The audits are in addition to the OCR's “existing arsenal of tools” for ensuring compliance with the Health Insurance Portability and Accountability Act Privacy and Security rules, OCR Director Jocelyn Samuels told reporters. Some of the OCR's existing tools include investigating complaints of possible compliance violations as well as conducting education and outreach programs with covered entities focused on compliance.
The audits will be used to help entities correct compliance issues as well as help the government identify systemic HIPAA compliance problems, she said.
Samuels urged HIPAA-covered entities and business associates to monitor the OCR website over the coming weeks and months for updates on the status of the phase two audits, including new audit protocols and guidance.
Phase one of the HIPAA audits was conducted as a pilot program in 2011 and 2012. Overall, the compliance audits are intended to determine if health-care organizations and their contractors are complying with federal regulations governing the protection of health-care data.

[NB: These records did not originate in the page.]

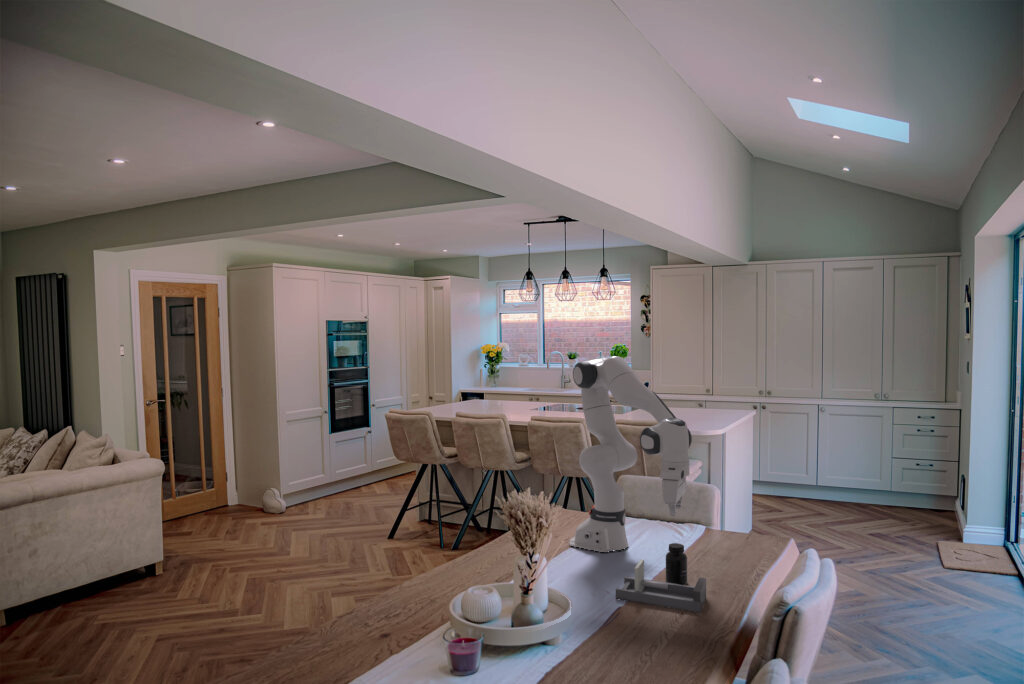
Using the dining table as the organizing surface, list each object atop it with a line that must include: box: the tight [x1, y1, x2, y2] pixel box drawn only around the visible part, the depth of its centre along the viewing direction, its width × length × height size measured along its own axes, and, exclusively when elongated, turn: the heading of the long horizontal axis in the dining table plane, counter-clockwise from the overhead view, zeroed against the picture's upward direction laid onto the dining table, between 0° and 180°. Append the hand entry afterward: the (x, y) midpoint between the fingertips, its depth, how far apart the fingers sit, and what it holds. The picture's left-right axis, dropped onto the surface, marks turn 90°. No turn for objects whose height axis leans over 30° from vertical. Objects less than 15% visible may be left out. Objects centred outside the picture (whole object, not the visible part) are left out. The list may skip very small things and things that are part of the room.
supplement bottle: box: [665, 542, 688, 585], centre depth 207 cm, size 7×7×12 cm
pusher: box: [634, 559, 668, 592], centre depth 195 cm, size 9×8×9 cm
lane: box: [615, 576, 707, 614], centre depth 194 cm, size 25×11×6 cm, turn 65°
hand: (675, 511), depth 207 cm, fingers open, 8 cm apart
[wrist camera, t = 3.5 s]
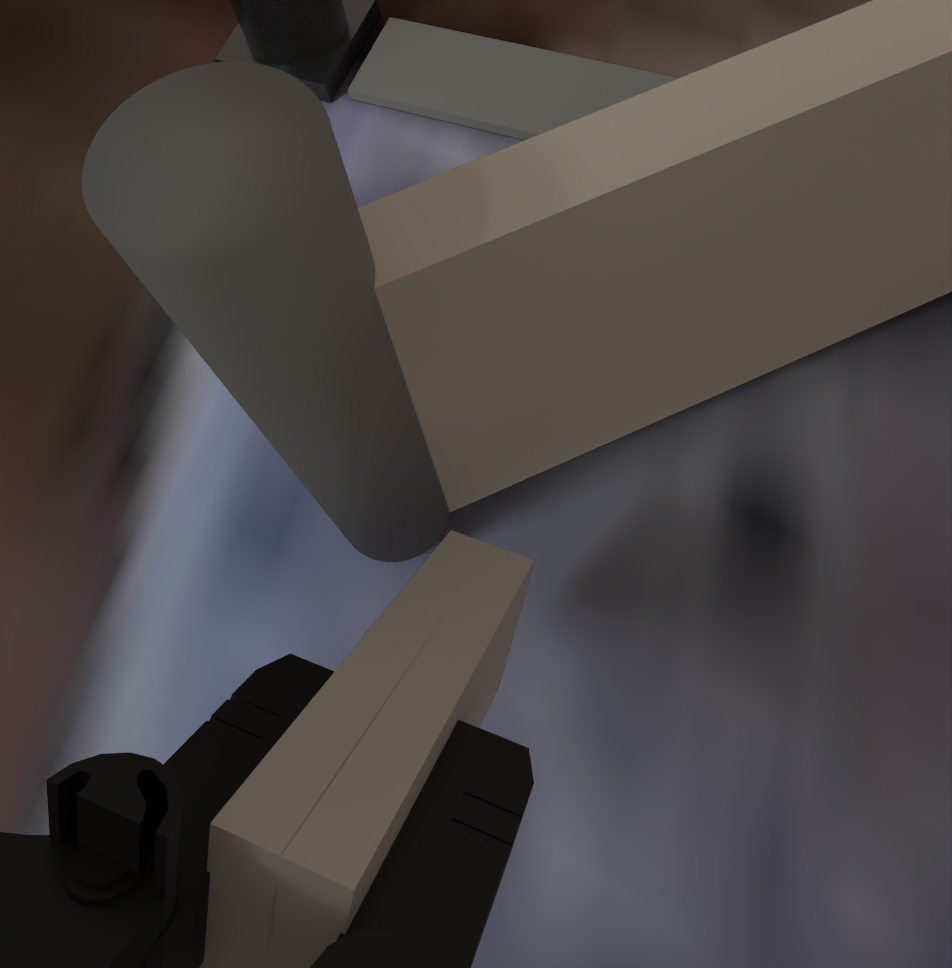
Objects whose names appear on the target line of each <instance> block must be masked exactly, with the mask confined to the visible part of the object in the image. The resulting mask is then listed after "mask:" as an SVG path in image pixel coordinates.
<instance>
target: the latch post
mask: <svg viewBox="0 0 952 968" xmlns="http://www.w3.org/2000/svg"><path fill="white" fill-rule="evenodd" d="M230 1H231V4H232V6H233V9H234V12H235V14H236V17H237V19H238V22H239V23H238V24H237V26H236V27H235V29H234V30H233V32H232V33H231V35H230V36H229V38H228V39H227V41H226V42H225V44H224V45H223V47H222V48H221V50H220V51H219V53H218V54H217V56H216V57H215V61H216V62H232V61H236V62H250V63H256V64H262V65H266V66H269V67H273V68H276V69H279V70H281V71H283V72H286V73H288V74H290V75H292V76H293V77H295V78H297V79H298V80H300V81H301V82H303V83H304V84H305V85H306V86H307V87H309V88H310V89H311V90H312V91H313V93H314V94H315V95H316V96H317V97H318V98H319V100H322V101H326V102H331V101H332V99H333V97H334V95H335V94H336V92H337V90H338V89H339V87H340V85H341V83H342V82H343V80H344V78H345V77H346V75H347V73H348V71H349V70H350V68H351V66H352V65H353V63H354V61H355V59H356V58H357V56H358V54H359V53H360V51H361V49H362V47H363V46H364V44H365V42H366V41H367V39H368V37H369V35H370V34H371V32H372V30H373V29H374V27H375V25H376V23H377V22H378V20H379V18H380V11H379V6H378V1H377V0H230Z"/></svg>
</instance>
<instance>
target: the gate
mask: <svg viewBox="0 0 952 968" xmlns="http://www.w3.org/2000/svg"><path fill="white" fill-rule="evenodd" d="M82 192H83V197H84V202H85V205H86V207H87V210H88V212H89V215H90V216H91V218H92V219H93V221H94V223H95V224H96V226H97V227H98V228H99V229H100V231H101V232H102V233H103V234H104V236H105V237H106V238H107V239H108V241H109V242H110V243H111V244H112V246H113V247H114V248H115V249H116V251H117V252H118V253H119V254H120V256H121V257H122V258H123V259H124V261H125V262H126V263H127V264H128V266H129V267H130V268H131V269H132V271H133V272H134V273H135V274H136V276H137V277H138V278H139V279H140V281H141V282H142V283H143V284H144V286H145V287H146V288H147V289H148V291H149V292H150V293H151V294H152V296H153V297H154V298H155V299H156V301H157V302H158V303H159V304H160V306H161V307H162V308H163V309H164V311H165V312H166V313H167V314H168V316H169V317H170V318H171V319H172V321H173V322H174V323H175V324H176V326H177V327H178V328H179V329H180V331H181V332H182V333H183V334H184V336H185V337H186V338H187V339H188V341H189V342H190V343H191V344H192V346H193V347H194V348H195V349H196V351H197V352H198V353H199V354H200V356H201V357H202V358H203V359H204V361H205V362H206V363H207V364H208V366H209V367H210V368H211V369H212V371H213V372H214V373H215V374H216V376H217V377H218V378H219V379H220V381H221V382H222V383H223V384H224V386H225V387H226V388H227V389H228V391H229V392H230V393H231V394H232V396H233V397H234V398H235V399H236V401H237V402H238V403H239V404H240V406H241V407H242V408H243V409H244V411H245V412H246V413H247V414H248V416H249V417H250V418H251V419H252V421H253V422H254V423H255V424H256V426H257V427H258V428H259V429H260V431H261V432H262V433H263V434H264V436H265V437H266V438H267V439H268V441H269V442H270V443H271V444H272V446H273V447H274V448H275V449H276V451H277V452H278V453H279V454H280V456H281V457H282V458H283V459H284V461H285V462H286V463H287V464H288V466H289V467H290V468H291V469H292V471H293V472H294V473H295V474H296V476H297V477H298V478H299V479H300V481H301V482H302V483H303V484H304V486H305V487H306V488H307V489H308V491H309V492H310V493H311V494H312V496H313V497H314V498H315V499H316V501H317V502H318V503H319V504H320V506H321V507H322V508H323V509H324V511H325V512H326V513H327V514H328V516H329V517H330V518H331V519H332V521H333V522H334V523H335V524H336V526H337V527H338V528H339V529H340V531H341V532H342V533H343V534H344V536H345V537H346V538H347V539H348V541H349V542H350V543H351V544H352V545H353V546H354V548H356V549H357V550H358V551H359V552H361V553H362V554H364V555H365V556H367V557H370V558H372V559H375V560H378V561H384V562H400V561H405V560H409V559H412V558H414V557H417V556H419V555H421V554H422V553H424V552H425V551H427V550H428V549H429V548H431V547H432V546H433V545H434V544H435V543H436V542H437V540H438V539H439V538H440V536H441V535H442V533H443V532H444V530H445V528H446V526H447V523H448V520H449V515H450V512H452V511H455V510H457V509H459V508H461V507H464V506H466V505H468V504H471V503H473V502H475V501H477V500H480V499H482V498H484V497H486V496H489V495H491V494H493V493H496V492H498V491H500V490H502V489H505V488H507V487H509V486H511V485H514V484H516V483H518V482H520V481H523V480H525V479H527V478H530V477H532V476H534V475H536V474H539V473H541V472H543V471H545V470H548V469H550V468H552V467H555V466H557V465H559V464H561V463H564V462H566V461H568V460H570V459H573V458H575V457H577V456H580V455H582V454H584V453H586V452H589V451H591V450H593V449H595V448H598V447H600V446H602V445H605V444H607V443H609V442H611V441H614V440H616V439H618V438H620V437H623V436H625V435H627V434H630V433H632V432H634V431H636V430H639V429H641V428H643V427H645V426H648V425H650V424H652V423H655V422H657V421H659V420H661V419H664V418H666V417H668V416H670V415H673V414H675V413H677V412H679V411H682V410H684V409H686V408H689V407H691V406H693V405H695V404H698V403H700V402H702V401H704V400H707V399H709V398H711V397H714V396H716V395H718V394H720V393H723V392H725V391H727V390H729V389H732V388H734V387H736V386H739V385H741V384H743V383H745V382H748V381H750V380H752V379H754V378H757V377H759V376H761V375H764V374H766V373H768V372H770V371H773V370H775V369H777V368H779V367H782V366H784V365H786V364H789V363H791V362H793V361H795V360H798V359H800V358H802V357H804V356H807V355H809V354H811V353H814V352H816V351H818V350H820V349H823V348H825V347H827V346H829V345H832V344H834V343H836V342H839V341H841V340H843V339H845V338H848V337H850V336H852V335H854V334H857V333H859V332H861V331H863V330H866V329H868V328H870V327H873V326H875V325H877V324H879V323H882V322H884V321H886V320H888V319H891V318H893V317H895V316H898V315H900V314H902V313H904V312H907V311H909V310H911V309H913V308H916V307H918V306H920V305H923V304H925V303H927V302H929V301H932V300H934V299H936V298H938V297H941V296H943V295H945V294H948V293H950V292H952V0H873V1H870V2H868V3H865V4H863V5H860V6H858V7H855V8H853V9H850V10H848V11H845V12H843V13H840V14H838V15H836V16H833V17H831V18H828V19H826V20H823V21H821V22H818V23H816V24H813V25H811V26H808V27H806V28H803V29H801V30H798V31H796V32H793V33H791V34H788V35H786V36H783V37H781V38H778V39H776V40H773V41H771V42H768V43H766V44H763V45H761V46H758V47H756V48H753V49H751V50H748V51H746V52H743V53H741V54H739V55H736V56H734V57H731V58H729V59H726V60H724V61H721V62H719V63H716V64H714V65H711V66H709V67H706V68H704V69H701V70H699V71H696V72H694V73H691V74H689V75H686V76H684V77H681V78H679V79H676V80H674V81H671V82H669V83H666V84H664V85H661V86H659V87H656V88H654V89H651V90H649V91H646V92H644V93H642V94H639V95H637V96H634V97H632V98H629V99H627V100H624V101H622V102H619V103H617V104H614V105H612V106H609V107H607V108H604V109H602V110H599V111H597V112H594V113H592V114H589V115H587V116H584V117H582V118H579V119H577V120H574V121H572V122H569V123H567V124H564V125H562V126H559V127H557V128H554V129H552V130H550V131H547V132H545V133H542V134H540V135H537V136H535V137H532V138H530V139H527V140H525V141H522V142H520V143H517V144H515V145H512V146H510V147H507V148H505V149H502V150H500V151H497V152H495V153H492V154H490V155H487V156H485V157H482V158H480V159H477V160H475V161H472V162H470V163H467V164H465V165H462V166H460V167H457V168H455V169H453V170H450V171H448V172H445V173H443V174H440V175H438V176H435V177H433V178H430V179H428V180H425V181H423V182H420V183H418V184H415V185H413V186H410V187H408V188H405V189H403V190H400V191H398V192H395V193H393V194H390V195H388V196H385V197H383V198H380V199H378V200H375V201H373V202H370V203H368V204H365V205H363V206H360V207H358V208H357V205H356V202H355V198H354V195H353V192H352V189H351V186H350V183H349V180H348V177H347V173H346V170H345V167H344V164H343V161H342V158H341V155H340V152H339V148H338V145H337V142H336V139H335V136H334V133H333V130H332V127H331V123H330V120H329V118H328V115H327V113H326V110H325V108H324V106H323V105H322V103H321V101H320V100H319V98H318V97H317V96H316V95H315V94H314V93H313V91H312V90H311V89H310V88H309V87H307V86H306V85H305V84H304V83H303V82H301V81H300V80H298V79H297V78H295V77H293V76H292V75H290V74H288V73H286V72H283V71H281V70H279V69H276V68H273V67H269V66H266V65H262V64H256V63H250V62H236V61H232V62H215V63H208V64H202V65H198V66H193V67H189V68H186V69H183V70H180V71H177V72H174V73H171V74H169V75H167V76H164V77H162V78H160V79H158V80H156V81H154V82H152V83H150V84H149V85H147V86H145V87H143V88H142V89H141V90H139V91H138V92H136V93H135V94H133V95H132V96H130V97H129V98H128V99H127V100H126V101H124V102H123V103H122V104H121V105H120V106H119V107H118V108H117V109H116V110H115V111H114V112H113V113H112V114H111V115H110V116H109V117H108V118H107V120H106V121H105V122H104V123H103V125H102V126H101V127H100V129H99V130H98V132H97V134H96V135H95V137H94V139H93V140H92V143H91V145H90V147H89V149H88V151H87V155H86V158H85V161H84V165H83V172H82Z"/></svg>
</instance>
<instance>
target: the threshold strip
mask: <svg viewBox="0 0 952 968" xmlns="http://www.w3.org/2000/svg"><path fill="white" fill-rule="evenodd" d="M676 79H679V78H677V77H673V76H668V75H663V74H658V73H654V72H649V71H644V70H639V69H635V68H630V67H625V66H620V65H616V64H611V63H606V62H601V61H597V60H592V59H587V58H582V57H578V56H573V55H568V54H563V53H559V52H554V51H549V50H544V49H540V48H535V47H530V46H525V45H521V44H516V43H511V42H506V41H502V40H497V39H492V38H487V37H483V36H478V35H473V34H468V33H464V32H459V31H454V30H449V29H445V28H440V27H435V26H430V25H426V24H421V23H416V22H411V21H407V20H402V19H397V18H392V17H389V19H388V21H387V22H386V24H385V26H384V28H383V29H382V31H381V33H380V35H379V36H378V38H377V40H376V41H375V43H374V45H373V47H372V48H371V50H370V52H369V54H368V55H367V57H366V59H365V61H364V62H363V64H362V66H361V67H360V69H359V71H358V73H357V74H356V76H355V78H354V80H353V81H352V83H351V85H350V87H349V88H348V93H349V96H350V99H354V100H358V101H363V102H367V103H371V104H375V105H380V106H384V107H388V108H392V109H396V110H401V111H405V112H409V113H413V114H418V115H422V116H426V117H430V118H434V119H439V120H443V121H447V122H451V123H456V124H460V125H464V126H468V127H472V128H477V129H481V130H485V131H489V132H494V133H498V134H502V135H506V136H511V137H515V138H519V139H523V140H527V139H530V138H532V137H535V136H537V135H540V134H542V133H545V132H547V131H550V130H552V129H554V128H557V127H559V126H562V125H564V124H567V123H569V122H572V121H574V120H577V119H579V118H582V117H584V116H587V115H589V114H592V113H594V112H597V111H599V110H602V109H604V108H607V107H609V106H612V105H614V104H617V103H619V102H622V101H624V100H627V99H629V98H632V97H634V96H637V95H639V94H642V93H644V92H646V91H649V90H651V89H654V88H656V87H659V86H661V85H664V84H666V83H669V82H671V81H674V80H676Z"/></svg>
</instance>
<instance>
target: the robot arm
mask: <svg viewBox="0 0 952 968" xmlns="http://www.w3.org/2000/svg"><path fill="white" fill-rule="evenodd" d="M534 561H535V560H534V559H532V558H529V557H526V556H523V555H520V554H517V553H515V552H512V551H509V550H506V549H503V548H501V547H498V546H495V545H492V544H489V543H486V542H484V541H481V540H478V539H475V538H472V537H469V536H467V535H464V534H461V533H458V532H455V531H452V530H451V531H450V532H449V533H448V534H447V536H446V537H445V538H444V539H443V540H442V542H441V543H440V544H439V545H438V547H437V548H436V549H435V550H434V551H433V553H432V554H431V555H430V556H429V557H428V559H427V560H426V561H425V562H424V564H423V565H422V566H421V567H420V568H419V570H418V571H417V572H416V573H415V575H414V576H413V577H412V578H411V579H410V581H409V582H408V583H407V584H406V585H405V587H404V588H403V589H402V590H401V592H400V593H399V594H398V595H397V596H396V598H395V599H394V600H393V601H392V603H391V604H390V605H389V606H388V607H387V609H386V610H385V611H384V612H383V613H382V615H381V616H380V617H379V618H378V620H377V621H376V622H375V623H374V624H373V626H372V627H371V628H370V629H369V630H368V632H367V633H366V634H365V635H364V637H363V638H362V639H361V640H360V641H359V643H358V644H357V645H356V646H355V648H354V649H353V650H352V651H351V652H350V654H349V655H348V656H347V657H346V658H345V660H344V661H343V662H342V663H341V665H340V666H339V667H338V668H337V669H336V671H335V672H334V671H332V670H329V669H327V668H324V667H322V666H319V665H317V664H315V663H312V662H310V661H307V660H305V659H302V658H300V657H297V656H295V655H292V654H289V655H286V656H284V657H282V658H280V659H278V660H276V661H274V662H272V663H270V664H267V665H265V666H263V667H261V668H259V669H257V670H256V671H255V672H254V673H253V674H252V675H251V676H250V677H249V678H248V679H247V680H246V681H245V682H244V683H243V684H242V685H241V686H240V687H239V688H238V689H237V690H236V691H235V692H234V693H233V694H232V697H231V699H230V700H226V701H225V702H224V703H223V704H222V705H221V706H220V707H219V708H218V709H217V710H216V711H215V713H214V714H213V715H212V716H211V719H210V720H209V721H206V722H205V723H204V724H203V725H202V726H201V727H200V728H199V729H198V730H197V731H196V732H195V733H194V734H193V735H192V736H191V737H190V738H189V739H188V740H187V741H186V742H185V743H184V744H183V745H182V746H181V747H180V748H179V749H178V750H177V751H176V752H175V753H174V754H173V755H172V756H171V757H170V758H169V759H168V760H167V761H166V763H165V764H164V765H163V764H161V763H160V762H159V761H157V760H156V759H153V758H149V757H145V756H141V755H138V754H134V753H111V754H100V755H97V756H93V757H90V758H87V759H84V760H81V761H78V762H75V763H72V764H70V765H69V766H67V767H66V768H64V769H63V770H61V771H60V772H58V773H57V774H55V775H53V776H52V777H50V778H49V779H47V796H48V812H49V828H50V835H21V834H13V833H4V832H0V968H199V967H200V968H471V965H472V962H473V959H474V957H475V954H476V951H477V948H478V945H479V942H480V939H481V937H482V934H483V931H484V928H485V925H486V922H487V919H488V916H489V914H490V911H491V908H492V905H493V902H494V899H495V896H496V893H497V891H498V888H499V885H500V882H501V879H502V876H503V873H504V870H505V868H506V865H507V862H508V859H509V856H510V853H511V850H512V847H513V844H514V841H515V838H516V835H517V832H518V829H519V826H520V823H521V820H522V817H523V814H524V811H525V808H526V805H527V802H528V799H529V796H530V793H531V790H532V787H533V784H534V780H533V774H532V767H531V761H530V754H529V748H527V747H524V746H522V745H519V744H517V743H514V742H512V741H510V740H507V739H505V738H502V737H500V736H497V735H495V734H492V733H490V732H487V731H485V730H483V729H480V728H479V727H480V725H481V722H482V720H483V718H484V716H485V714H486V712H487V710H488V708H489V706H490V704H491V702H492V700H493V698H494V696H495V693H496V691H497V689H498V687H499V685H500V681H501V678H502V674H503V671H504V667H505V663H506V660H507V656H508V653H509V649H510V646H511V642H512V639H513V635H514V632H515V628H516V625H517V621H518V617H519V614H520V610H521V607H522V603H523V600H524V596H525V593H526V589H527V586H528V582H529V578H530V575H531V571H532V568H533V564H534Z"/></svg>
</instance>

An OCR official in September 2014 said the audits are resource-intensive, and that the OCR has asked Congress for additional staffing. The OCR previously has said it planned to begin the permanent audit program in 2014, but concerns about funding hampered those efforts.
Samuels told Bloomberg BNA via e-mail that the compliance audits allow the OCR “to identify best practices and proactively uncover risks and vulnerabilities, unlike our other enforcement tools, such as complaints and compliance reviews; provide a proactive and systematic means to assess and improve industry compliance; enhance industry awareness of compliance obligations; and enable OCR to target its outreach and technical assistance to identified problems and to offer tools to the industry for self-evaluation and prevention.”
Samuels also said the OCR has continued to increase its investigations of noncompliance with the HIPAA Privacy Rule that results in industrywide impact, also known as high-impact cases. She said the OCR has entered into 16 resolution agreements since 2012 that have included monetary settlements and corrective action plans designed to resolve the high-impact cases.
“While this represents a very small fraction of the complaints that OCR investigates and compliance reviews that OCR initiates, this is an increase in the number of high-impact cases that OCR resolved through resolution agreements and corrective action plans over previous years,” Samuels said.
Samuels also said that while covered entities and business associates are getting better at understanding their obligations regarding breach notifications, “we do continue to see indications of noncompliance in this area.”